■ TASK PROMPT ■
Change "component" to "part" in the rows from the very start up to and including the line with "Returns the rotation", leaving everything else unchanged. Give back only those lines.
-- -- --
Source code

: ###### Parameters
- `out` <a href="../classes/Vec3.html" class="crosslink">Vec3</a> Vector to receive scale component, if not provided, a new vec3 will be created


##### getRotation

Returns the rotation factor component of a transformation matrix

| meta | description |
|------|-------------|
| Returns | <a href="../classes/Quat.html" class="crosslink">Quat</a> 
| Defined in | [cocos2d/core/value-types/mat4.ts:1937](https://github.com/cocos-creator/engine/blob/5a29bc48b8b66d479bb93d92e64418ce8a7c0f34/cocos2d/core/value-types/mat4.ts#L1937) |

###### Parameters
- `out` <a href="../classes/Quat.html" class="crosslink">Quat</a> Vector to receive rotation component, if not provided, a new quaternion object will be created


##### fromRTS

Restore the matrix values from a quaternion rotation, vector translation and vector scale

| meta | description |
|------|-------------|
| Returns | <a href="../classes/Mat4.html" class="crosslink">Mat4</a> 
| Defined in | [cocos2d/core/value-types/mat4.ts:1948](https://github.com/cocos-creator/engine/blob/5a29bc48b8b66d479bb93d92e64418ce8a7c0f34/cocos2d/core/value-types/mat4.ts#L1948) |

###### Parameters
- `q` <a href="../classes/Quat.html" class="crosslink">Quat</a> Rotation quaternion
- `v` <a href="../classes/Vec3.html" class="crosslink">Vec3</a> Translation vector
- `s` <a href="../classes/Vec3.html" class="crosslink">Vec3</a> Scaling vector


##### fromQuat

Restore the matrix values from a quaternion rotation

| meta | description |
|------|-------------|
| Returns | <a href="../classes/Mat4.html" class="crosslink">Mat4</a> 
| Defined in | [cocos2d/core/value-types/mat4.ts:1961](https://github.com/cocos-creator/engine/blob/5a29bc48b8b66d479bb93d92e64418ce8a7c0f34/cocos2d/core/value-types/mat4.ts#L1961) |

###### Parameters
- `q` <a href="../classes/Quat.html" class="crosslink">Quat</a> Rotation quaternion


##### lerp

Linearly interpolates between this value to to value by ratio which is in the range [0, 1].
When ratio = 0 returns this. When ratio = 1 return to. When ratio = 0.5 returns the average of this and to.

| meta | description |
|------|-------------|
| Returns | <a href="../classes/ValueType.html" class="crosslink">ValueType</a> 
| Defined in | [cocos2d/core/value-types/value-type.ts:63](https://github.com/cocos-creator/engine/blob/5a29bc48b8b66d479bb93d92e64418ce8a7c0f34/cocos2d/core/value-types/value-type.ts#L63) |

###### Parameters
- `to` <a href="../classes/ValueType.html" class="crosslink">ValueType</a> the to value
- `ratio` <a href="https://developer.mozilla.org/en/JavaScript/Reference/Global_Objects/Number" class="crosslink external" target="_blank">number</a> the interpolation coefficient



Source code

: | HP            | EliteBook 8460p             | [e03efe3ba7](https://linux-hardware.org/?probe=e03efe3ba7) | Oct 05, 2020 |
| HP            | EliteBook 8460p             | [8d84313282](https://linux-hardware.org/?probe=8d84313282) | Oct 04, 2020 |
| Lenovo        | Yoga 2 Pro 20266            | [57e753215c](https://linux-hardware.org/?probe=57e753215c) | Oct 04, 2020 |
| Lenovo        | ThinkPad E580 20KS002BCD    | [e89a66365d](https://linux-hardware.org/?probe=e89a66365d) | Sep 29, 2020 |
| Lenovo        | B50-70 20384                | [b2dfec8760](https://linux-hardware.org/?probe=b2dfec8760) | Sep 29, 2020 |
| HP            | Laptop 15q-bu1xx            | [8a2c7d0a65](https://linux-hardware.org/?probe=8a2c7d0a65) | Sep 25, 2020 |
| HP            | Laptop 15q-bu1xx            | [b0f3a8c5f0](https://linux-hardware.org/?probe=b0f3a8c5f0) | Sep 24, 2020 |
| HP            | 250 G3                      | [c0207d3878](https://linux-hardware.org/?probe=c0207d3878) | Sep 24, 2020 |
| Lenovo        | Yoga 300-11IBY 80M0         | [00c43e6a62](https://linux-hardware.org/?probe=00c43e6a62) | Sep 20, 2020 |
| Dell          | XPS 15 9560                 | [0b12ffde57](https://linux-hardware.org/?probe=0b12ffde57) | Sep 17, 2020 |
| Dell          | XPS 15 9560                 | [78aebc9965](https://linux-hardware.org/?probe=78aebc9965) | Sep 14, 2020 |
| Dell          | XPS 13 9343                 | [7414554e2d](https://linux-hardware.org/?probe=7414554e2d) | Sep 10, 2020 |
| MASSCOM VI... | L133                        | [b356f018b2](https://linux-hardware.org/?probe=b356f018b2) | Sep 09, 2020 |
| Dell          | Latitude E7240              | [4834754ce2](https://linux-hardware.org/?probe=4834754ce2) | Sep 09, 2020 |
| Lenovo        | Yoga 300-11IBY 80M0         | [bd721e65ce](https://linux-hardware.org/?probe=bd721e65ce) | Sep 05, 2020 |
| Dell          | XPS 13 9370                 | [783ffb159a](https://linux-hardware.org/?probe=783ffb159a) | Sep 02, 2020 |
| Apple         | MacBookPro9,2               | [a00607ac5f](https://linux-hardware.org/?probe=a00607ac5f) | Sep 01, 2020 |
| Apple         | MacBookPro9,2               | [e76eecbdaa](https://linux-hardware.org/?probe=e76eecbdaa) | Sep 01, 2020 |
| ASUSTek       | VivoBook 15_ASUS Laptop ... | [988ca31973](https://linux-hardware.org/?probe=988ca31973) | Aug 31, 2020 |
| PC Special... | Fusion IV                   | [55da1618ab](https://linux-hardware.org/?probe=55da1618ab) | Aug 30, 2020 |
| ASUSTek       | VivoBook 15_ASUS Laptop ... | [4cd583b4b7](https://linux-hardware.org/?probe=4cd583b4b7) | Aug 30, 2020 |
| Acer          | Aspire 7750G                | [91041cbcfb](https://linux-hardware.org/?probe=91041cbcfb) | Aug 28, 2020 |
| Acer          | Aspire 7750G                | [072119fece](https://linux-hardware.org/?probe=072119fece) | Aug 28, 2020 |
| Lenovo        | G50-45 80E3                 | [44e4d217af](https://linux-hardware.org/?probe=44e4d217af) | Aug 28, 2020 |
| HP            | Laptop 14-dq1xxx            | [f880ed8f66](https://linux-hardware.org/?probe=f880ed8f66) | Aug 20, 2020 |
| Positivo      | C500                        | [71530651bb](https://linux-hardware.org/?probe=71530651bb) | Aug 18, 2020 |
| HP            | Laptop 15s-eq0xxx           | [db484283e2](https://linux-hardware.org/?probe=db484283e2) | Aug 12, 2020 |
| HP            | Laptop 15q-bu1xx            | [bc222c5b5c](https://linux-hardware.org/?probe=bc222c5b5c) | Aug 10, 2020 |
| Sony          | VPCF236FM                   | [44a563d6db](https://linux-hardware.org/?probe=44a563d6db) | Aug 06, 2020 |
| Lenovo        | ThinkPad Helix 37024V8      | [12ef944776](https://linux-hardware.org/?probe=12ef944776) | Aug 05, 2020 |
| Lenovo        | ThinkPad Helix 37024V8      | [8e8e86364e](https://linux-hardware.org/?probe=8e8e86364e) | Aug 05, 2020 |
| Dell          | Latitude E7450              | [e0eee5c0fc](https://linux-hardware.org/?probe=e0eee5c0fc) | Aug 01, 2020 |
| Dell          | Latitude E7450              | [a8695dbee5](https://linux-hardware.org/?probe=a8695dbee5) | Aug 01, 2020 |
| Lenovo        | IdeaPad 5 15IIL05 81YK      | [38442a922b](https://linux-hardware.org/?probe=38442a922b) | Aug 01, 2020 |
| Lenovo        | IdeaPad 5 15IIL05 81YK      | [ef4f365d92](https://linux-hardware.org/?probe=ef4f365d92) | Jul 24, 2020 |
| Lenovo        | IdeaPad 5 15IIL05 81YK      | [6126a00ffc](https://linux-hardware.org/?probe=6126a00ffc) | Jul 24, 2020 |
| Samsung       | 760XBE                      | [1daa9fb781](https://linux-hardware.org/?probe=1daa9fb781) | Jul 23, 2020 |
-- -- --
■ TASK SOLUTION ■
Source code

: ###### Parameters
- `out` <a href="../classes/Vec3.html" class="crosslink">Vec3</a> Vector to receive scale part, if not provided, a new vec3 will be created


##### getRotation

Returns the rotation factor part of a transformation matrix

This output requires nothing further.